### SOURCE DOCUMENT
Personal information
- Born: 7 September 1967 (age 58) SR Macedonia
- Nationality: Macedonian

Teams managed
- Years: Team
- 2003–2007: RK Pelister
- 2007–2009: RK Metalurg Skopje
- 2008–2010: Macedonia (assistant)
- 2010–2013: Macedonia
- 2012–2015: H.C.M. Constanța
- 2015–2017: CSM București
- 2017–2018: Israel
- 2018–2019: HC Dobrogea Sud
- 2020–2021: Al-Rayyan
- 2023–: RK Pelister (sporting director)
- 2024–: RK Pelister (interim)

= Zvonko Šundovski =

Macedonian handball player

Zvonko Šundovski (Звонко Шундовски) is a former Macedonian team handball player and a former coach of the North Macedonia National Handball Team. He was born on 7 September 1967 in Bitola, then in SFR Yugoslavia. Starting from October 2010, he served as the head coach of the Macedonia national team, and since the summer of 2012 he was also in charge of Romanian top division side HCM Constanța. From June 2015, he served as coach of Romanian club CSM București.

His first station as a coach was in 2003 with the club team RK Pelister, which he led to the double win of the national championship and cup. Already in 2006, Šundovski was coaching not only the men's junior national team but also the men's senior national team, whom he led in 2009 through their World Championship journey in Croatia. In the season 2008/09 Šundovski managed RK Metalurg Skopje and led the club as Macedonian champions into the EHF Champions League as well as round four of the EHF Cup Winners' Cup.

As team coach of Macedonia, Šundovski achieved 5th place in the 2012 European Men's Handball Championship in Serbia.

As of January 23, 2013, Šundovski is no longer a coach of the Macedonia National Handball Team. He resigned with a statement to the press, and an official email to the Macedonian Handball Federation in which he explained his leaving from the function. He took full responsibility for the low performance of the Macedonia National Handball Team at the 2013 World Men's Handball Championship in Spain.

==Clubs==

===Head coach===
- 2003–2007: RK Pelister: Macedonian League
- 2007–2009: RK Metalurg Skopje: Macedonian League
- 2012–2015: H.C.M. Constanța: Romanian League
- 2015–2017: CSM București: Romanian League
- 2018–2019: HC Dobrogea Sud: Romanian League
- 2020–2021: Al-Rayyan: Qatar Handball League

==Head coaching career with national teams==
- 2006–2008: Macedonia junior national handball team
- 2008–2010: Macedonia (assistant)

### EXCERPTED DATA
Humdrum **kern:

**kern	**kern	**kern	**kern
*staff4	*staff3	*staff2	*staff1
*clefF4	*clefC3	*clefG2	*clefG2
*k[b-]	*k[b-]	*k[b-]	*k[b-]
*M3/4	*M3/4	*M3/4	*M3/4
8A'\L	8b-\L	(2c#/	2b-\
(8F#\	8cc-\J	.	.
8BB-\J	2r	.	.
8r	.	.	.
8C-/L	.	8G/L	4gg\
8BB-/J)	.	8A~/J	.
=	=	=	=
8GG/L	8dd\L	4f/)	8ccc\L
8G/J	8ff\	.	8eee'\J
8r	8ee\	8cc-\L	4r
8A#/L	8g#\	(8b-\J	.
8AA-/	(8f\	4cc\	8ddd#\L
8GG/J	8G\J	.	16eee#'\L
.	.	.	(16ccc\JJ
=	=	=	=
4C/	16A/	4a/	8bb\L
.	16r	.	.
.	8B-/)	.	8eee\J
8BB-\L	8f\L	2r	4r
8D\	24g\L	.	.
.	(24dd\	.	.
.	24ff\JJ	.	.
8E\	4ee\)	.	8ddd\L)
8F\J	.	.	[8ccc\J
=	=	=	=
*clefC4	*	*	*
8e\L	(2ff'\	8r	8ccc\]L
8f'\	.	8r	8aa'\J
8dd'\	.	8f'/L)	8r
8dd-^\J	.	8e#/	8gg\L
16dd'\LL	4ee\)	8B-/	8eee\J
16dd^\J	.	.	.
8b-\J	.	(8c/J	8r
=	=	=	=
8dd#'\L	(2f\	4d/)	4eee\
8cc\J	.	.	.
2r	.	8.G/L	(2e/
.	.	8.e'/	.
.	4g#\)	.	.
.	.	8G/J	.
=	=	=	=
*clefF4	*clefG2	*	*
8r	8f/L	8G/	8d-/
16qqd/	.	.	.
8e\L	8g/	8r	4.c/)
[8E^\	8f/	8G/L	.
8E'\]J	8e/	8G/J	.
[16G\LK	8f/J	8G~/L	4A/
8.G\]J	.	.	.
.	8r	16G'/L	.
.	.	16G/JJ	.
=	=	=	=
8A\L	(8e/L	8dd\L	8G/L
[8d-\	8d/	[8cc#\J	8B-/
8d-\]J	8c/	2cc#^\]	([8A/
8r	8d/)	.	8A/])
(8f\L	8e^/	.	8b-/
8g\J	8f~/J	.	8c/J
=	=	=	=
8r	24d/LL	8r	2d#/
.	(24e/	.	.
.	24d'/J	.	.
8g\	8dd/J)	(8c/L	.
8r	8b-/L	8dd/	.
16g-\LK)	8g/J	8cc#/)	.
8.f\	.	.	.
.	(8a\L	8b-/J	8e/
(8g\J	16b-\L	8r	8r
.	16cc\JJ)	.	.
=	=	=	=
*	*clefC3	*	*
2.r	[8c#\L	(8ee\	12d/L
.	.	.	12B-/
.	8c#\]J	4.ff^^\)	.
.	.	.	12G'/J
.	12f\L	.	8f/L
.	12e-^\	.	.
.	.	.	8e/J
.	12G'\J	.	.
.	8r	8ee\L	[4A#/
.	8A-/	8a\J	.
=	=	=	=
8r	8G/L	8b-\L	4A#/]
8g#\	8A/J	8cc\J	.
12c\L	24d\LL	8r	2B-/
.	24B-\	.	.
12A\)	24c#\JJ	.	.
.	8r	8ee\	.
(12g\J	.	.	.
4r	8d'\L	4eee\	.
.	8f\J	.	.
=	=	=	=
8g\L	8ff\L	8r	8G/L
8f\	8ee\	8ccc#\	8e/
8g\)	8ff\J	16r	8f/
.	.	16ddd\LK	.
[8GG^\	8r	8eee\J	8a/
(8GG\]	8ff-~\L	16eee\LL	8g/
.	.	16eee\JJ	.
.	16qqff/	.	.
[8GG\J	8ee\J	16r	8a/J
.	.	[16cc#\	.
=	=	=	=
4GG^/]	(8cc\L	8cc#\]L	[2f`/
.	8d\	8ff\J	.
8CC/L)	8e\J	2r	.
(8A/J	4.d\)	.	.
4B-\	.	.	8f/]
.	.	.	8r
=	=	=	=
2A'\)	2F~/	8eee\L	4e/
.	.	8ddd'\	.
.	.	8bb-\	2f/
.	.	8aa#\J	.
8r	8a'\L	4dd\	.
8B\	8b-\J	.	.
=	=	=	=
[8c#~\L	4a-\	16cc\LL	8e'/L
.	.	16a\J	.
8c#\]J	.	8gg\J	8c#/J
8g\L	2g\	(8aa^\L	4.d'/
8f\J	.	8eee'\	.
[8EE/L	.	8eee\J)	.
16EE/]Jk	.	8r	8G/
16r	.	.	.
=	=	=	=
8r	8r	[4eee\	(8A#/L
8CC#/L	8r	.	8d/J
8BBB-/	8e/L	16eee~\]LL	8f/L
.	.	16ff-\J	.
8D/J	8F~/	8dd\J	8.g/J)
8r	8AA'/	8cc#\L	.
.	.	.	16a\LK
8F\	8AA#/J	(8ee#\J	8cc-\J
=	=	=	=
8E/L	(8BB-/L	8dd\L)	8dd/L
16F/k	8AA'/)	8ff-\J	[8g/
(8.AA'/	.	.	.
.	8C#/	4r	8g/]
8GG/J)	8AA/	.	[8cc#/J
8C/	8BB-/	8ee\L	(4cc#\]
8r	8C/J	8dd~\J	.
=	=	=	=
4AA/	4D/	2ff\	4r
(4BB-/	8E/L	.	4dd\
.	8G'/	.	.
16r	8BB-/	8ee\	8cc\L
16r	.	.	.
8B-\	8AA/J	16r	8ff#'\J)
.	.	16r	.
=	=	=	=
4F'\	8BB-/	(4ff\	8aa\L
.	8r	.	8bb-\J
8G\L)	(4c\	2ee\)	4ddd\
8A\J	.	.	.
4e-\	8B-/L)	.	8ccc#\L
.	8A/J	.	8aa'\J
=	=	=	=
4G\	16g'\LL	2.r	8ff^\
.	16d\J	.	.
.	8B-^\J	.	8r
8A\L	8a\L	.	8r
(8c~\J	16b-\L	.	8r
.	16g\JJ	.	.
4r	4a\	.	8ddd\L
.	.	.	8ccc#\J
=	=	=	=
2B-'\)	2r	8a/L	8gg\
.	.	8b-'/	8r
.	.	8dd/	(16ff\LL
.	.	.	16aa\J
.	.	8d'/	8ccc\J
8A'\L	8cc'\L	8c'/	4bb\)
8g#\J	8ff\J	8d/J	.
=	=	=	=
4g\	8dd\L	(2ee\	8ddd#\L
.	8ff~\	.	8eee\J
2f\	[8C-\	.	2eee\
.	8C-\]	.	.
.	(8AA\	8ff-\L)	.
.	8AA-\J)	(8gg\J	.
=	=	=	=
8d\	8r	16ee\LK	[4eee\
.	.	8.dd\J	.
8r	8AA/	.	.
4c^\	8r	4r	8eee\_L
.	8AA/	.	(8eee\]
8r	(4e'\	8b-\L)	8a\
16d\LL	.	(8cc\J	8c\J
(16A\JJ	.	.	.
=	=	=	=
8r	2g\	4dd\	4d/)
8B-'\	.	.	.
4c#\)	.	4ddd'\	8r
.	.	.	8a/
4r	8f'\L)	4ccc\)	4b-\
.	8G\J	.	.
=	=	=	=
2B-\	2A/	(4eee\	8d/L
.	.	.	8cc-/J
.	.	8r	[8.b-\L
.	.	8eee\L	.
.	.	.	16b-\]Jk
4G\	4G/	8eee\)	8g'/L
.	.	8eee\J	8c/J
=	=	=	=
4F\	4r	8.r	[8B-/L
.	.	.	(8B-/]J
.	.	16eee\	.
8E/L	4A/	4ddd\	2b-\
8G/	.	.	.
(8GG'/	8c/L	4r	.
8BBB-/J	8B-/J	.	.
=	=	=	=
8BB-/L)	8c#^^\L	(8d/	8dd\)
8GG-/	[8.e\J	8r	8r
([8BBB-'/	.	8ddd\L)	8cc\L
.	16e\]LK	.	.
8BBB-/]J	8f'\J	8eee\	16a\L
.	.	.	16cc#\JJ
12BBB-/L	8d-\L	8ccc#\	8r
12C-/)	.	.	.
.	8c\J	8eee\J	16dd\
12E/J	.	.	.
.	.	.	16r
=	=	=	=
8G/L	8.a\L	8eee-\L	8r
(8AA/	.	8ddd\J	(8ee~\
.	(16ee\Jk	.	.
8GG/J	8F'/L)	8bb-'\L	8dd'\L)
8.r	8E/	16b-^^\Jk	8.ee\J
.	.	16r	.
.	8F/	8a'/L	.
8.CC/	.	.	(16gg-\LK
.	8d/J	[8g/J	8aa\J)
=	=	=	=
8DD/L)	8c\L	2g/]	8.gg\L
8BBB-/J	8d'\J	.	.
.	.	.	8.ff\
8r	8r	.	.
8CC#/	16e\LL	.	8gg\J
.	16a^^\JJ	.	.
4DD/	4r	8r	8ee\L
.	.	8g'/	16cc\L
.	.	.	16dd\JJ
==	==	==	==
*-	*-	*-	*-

### ABOUT THIS EXERCISE
In the Zvonko Šundovski article, what place did Macedonia finish in at the 2012 European Men's Handball Championship with him as coach? The records are not needed for this work.

### RESULT OF THE TASK
Macedonia finished in 5th place.